(ENTRIES SHOWN):
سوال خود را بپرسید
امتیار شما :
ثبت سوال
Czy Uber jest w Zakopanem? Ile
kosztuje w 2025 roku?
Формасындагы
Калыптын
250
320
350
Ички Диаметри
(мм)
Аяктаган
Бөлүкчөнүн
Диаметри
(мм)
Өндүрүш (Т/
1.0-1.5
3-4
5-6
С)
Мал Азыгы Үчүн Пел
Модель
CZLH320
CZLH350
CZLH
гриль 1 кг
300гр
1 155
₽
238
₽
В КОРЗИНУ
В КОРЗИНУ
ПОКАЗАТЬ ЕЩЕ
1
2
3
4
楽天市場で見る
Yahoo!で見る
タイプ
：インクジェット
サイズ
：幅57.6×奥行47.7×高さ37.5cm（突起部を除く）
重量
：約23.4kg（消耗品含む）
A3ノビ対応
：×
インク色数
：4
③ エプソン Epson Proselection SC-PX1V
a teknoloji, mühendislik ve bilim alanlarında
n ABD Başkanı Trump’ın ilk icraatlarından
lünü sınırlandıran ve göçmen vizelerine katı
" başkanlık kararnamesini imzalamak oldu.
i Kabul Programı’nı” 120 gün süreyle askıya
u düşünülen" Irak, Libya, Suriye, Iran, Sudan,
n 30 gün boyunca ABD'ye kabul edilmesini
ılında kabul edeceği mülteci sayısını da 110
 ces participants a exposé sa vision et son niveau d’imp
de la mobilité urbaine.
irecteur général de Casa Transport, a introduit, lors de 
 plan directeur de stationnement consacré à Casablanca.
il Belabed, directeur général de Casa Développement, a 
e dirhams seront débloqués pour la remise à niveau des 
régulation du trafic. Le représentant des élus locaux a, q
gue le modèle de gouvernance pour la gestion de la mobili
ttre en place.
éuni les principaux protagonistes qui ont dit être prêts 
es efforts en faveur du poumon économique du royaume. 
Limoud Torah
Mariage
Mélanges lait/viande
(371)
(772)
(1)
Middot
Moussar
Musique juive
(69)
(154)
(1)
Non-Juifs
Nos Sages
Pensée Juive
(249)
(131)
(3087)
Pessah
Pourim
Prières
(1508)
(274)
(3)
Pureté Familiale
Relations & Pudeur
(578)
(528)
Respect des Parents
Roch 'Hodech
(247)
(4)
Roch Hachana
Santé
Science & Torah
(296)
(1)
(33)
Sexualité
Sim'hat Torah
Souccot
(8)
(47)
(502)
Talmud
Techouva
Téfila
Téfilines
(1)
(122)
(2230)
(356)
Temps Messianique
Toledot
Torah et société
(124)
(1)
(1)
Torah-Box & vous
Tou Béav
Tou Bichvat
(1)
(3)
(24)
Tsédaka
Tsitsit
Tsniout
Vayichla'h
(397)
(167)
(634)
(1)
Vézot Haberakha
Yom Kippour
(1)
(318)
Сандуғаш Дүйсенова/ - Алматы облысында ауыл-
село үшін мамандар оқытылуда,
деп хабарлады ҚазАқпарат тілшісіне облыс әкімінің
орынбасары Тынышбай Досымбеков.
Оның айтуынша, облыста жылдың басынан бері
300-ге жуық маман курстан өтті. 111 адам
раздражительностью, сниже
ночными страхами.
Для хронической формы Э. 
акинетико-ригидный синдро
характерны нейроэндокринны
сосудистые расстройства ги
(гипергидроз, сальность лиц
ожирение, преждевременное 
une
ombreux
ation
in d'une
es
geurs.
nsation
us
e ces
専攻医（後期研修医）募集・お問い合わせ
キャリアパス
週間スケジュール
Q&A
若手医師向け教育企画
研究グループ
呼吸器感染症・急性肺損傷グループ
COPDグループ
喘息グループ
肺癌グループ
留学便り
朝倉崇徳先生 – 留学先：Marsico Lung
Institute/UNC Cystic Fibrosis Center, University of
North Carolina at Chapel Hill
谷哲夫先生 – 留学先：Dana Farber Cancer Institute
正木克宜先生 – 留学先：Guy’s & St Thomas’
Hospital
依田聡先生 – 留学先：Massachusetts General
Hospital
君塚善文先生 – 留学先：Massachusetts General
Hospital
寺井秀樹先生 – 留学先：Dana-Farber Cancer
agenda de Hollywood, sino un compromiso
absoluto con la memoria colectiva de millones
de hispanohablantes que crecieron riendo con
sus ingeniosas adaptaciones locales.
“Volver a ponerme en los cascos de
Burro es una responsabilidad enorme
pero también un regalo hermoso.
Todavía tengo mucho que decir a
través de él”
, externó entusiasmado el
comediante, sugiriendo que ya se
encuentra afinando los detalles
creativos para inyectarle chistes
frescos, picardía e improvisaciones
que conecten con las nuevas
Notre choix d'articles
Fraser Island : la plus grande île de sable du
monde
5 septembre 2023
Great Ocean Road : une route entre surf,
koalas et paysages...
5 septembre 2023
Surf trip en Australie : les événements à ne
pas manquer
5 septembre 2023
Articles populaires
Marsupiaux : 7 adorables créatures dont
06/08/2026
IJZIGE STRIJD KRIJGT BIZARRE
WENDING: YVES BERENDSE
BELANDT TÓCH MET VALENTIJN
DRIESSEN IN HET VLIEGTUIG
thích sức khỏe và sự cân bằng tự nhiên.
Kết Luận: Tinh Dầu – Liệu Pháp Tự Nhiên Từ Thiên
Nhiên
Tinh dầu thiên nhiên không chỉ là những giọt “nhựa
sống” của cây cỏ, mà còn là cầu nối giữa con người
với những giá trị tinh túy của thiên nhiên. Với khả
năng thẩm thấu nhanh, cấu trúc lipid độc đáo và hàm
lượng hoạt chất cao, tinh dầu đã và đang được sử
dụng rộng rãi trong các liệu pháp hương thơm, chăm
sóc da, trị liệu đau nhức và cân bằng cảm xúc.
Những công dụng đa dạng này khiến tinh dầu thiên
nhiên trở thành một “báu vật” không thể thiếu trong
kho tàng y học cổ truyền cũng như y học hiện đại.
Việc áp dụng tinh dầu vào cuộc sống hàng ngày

(DIRECTIONS FOR THIS TASK): Only the lines holding the string "Institute" are needed; copy each of them from the material above.

(OUTPUT OF THE TASK):
Institute/UNC Cystic Fibrosis Center, University of
谷哲夫先生 – 留学先：Dana Farber Cancer Institute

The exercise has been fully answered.